All datasets that we are building here at Blue Sky Analytics, technically have one similarity - they all have a space and time component. We tried to build solutions like filling empty values in inconsistent temporal data, and dividing the data in specified time period chunks for faster queries, while these worked as POC, they were not easy to scale up. Working with structured data was much easier to understand, working on postgres with the addition of timescale and PostGIS gave us exactly what was needed. Building the solution at the database level with the existing open-source technologies has been an exhilarating experience.

Imagine a dataset with hourly frequency going back years on a global level, with frequent inconsistencies, that not only you have to efficiently store but that should also be highly accessible in combination with other such datasets. If not for the open-source, we would not have been able to answer questions like:
- How much have the lakes shrunk between the years 2010-2020 on a yearly basis?
- Finding GHG emissions from biomass burning of "all US states, for the last 10 years on a monthly, weekly, daily basis".
Leveraging other open source solutions like h3-pg indexing also helped us to reduce the query time by an exponential factor for global level queries!

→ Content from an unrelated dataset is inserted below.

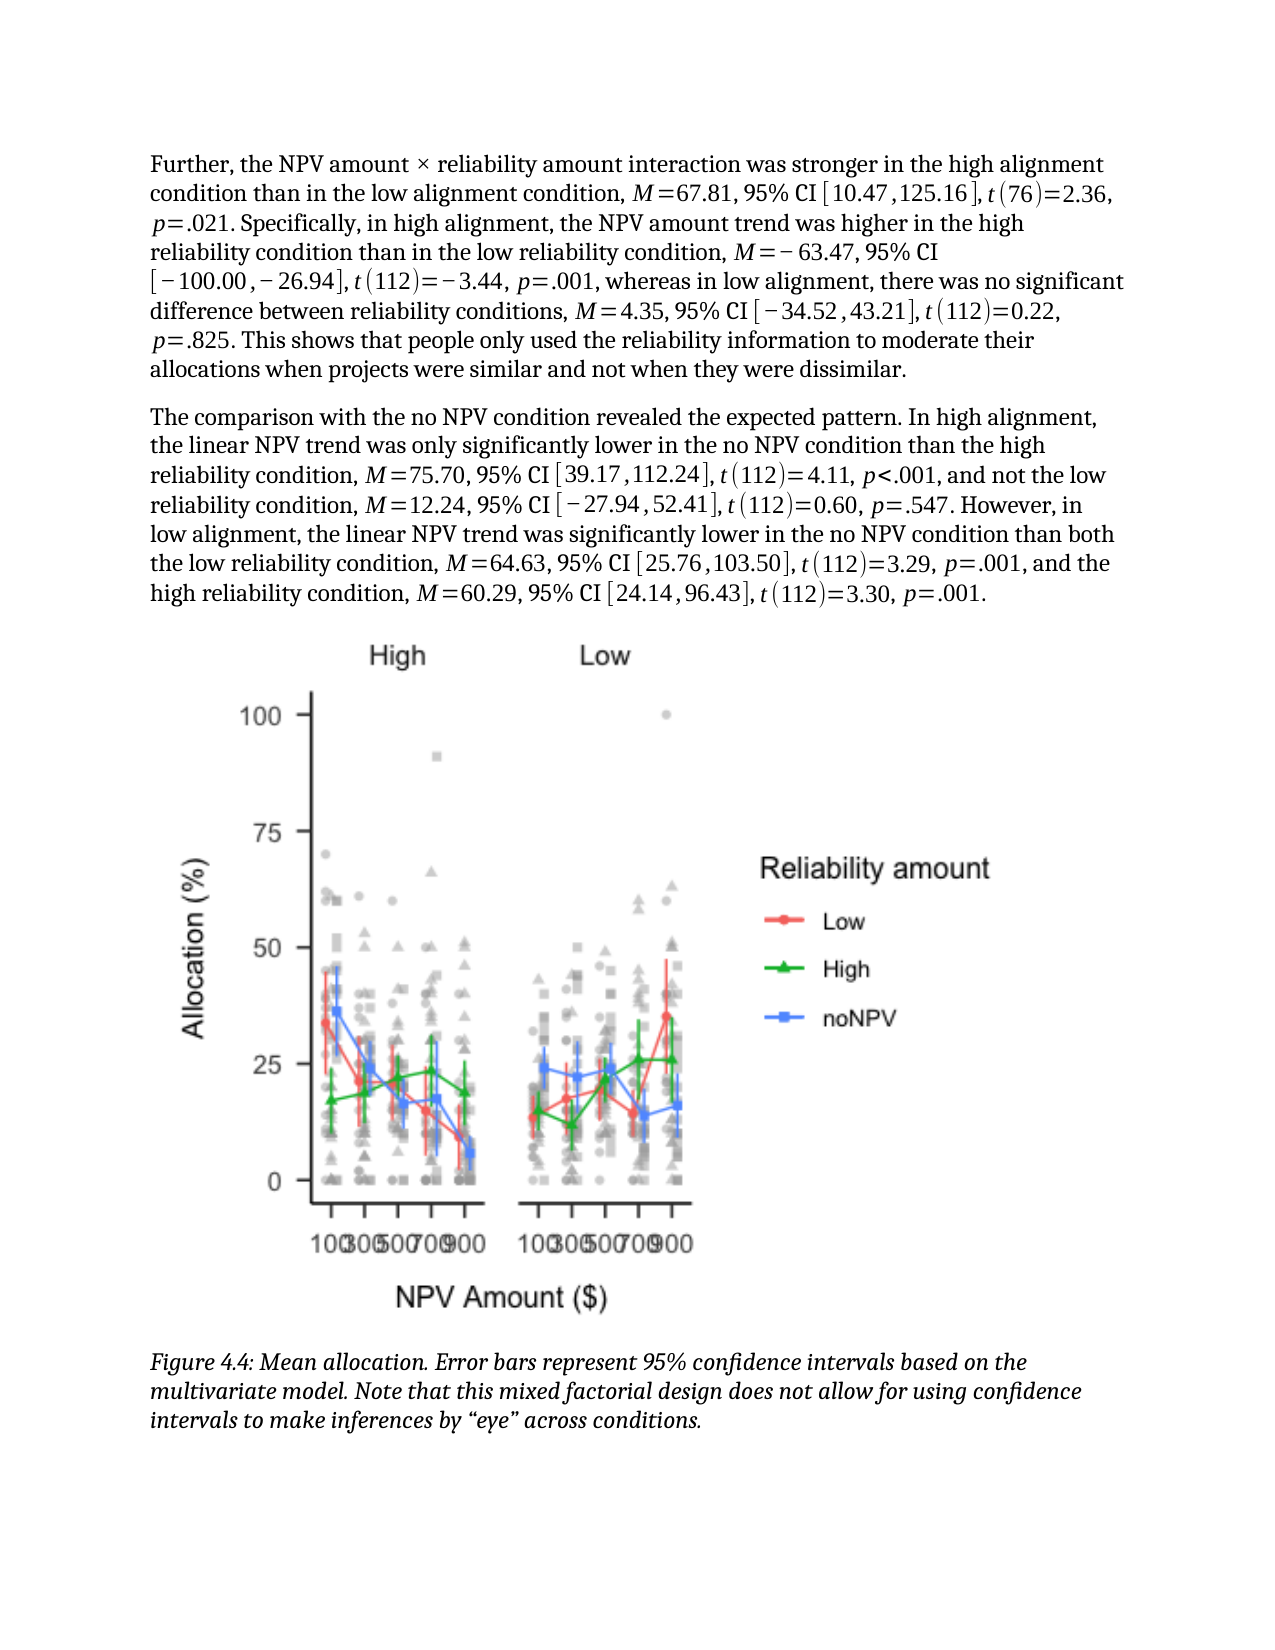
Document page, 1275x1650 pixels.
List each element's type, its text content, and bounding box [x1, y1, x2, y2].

While the database sounds pretty amazing, another challenge was putting it all together and deploying it on the cloud, which was a whole another challenge. The most intuitive solution was to deploy a bunch of Postgres instances. While it was not so hard to implement the basics, it became almost impossible to scale up or down, install rolling updates, account for failures.

Keeping up with the tech, Kubernetes seemed like a great solution for building a high availability cluster service, and finding the postgres-operator (PGO) by crunchydata was exactly what we needed. It combined all the right tools like pgBouncer, pgBackRest, and monitoring solution using grafana and Prometheus all in one packaged easily to deploy service. While the learning curve with Kubernetes was a little steep, it lead to building a highly scalable and resilient database cluster.

The PostgreSQL + PostGIS + Timescale + H3 stack helped us simulate the temporal and spatial nature of the world at the database level and gave a universal approach to store and query all our datasets. It can handle textual data like fires with time (recorded time) and spatial information (lat -long) or shapes of counties, water bodies, etc., and combine them with each other using few joins giving us a very powerful geospatial-temporal query engine.

Without FOSS it would have been impossible to even imagine any of this but as of now, we are quantifying climate change!

Technical lead at BlueSky Analytics (building a catalogue of environmental datasets) I work with the entire stack from devops, APIs and frontend all in day's work!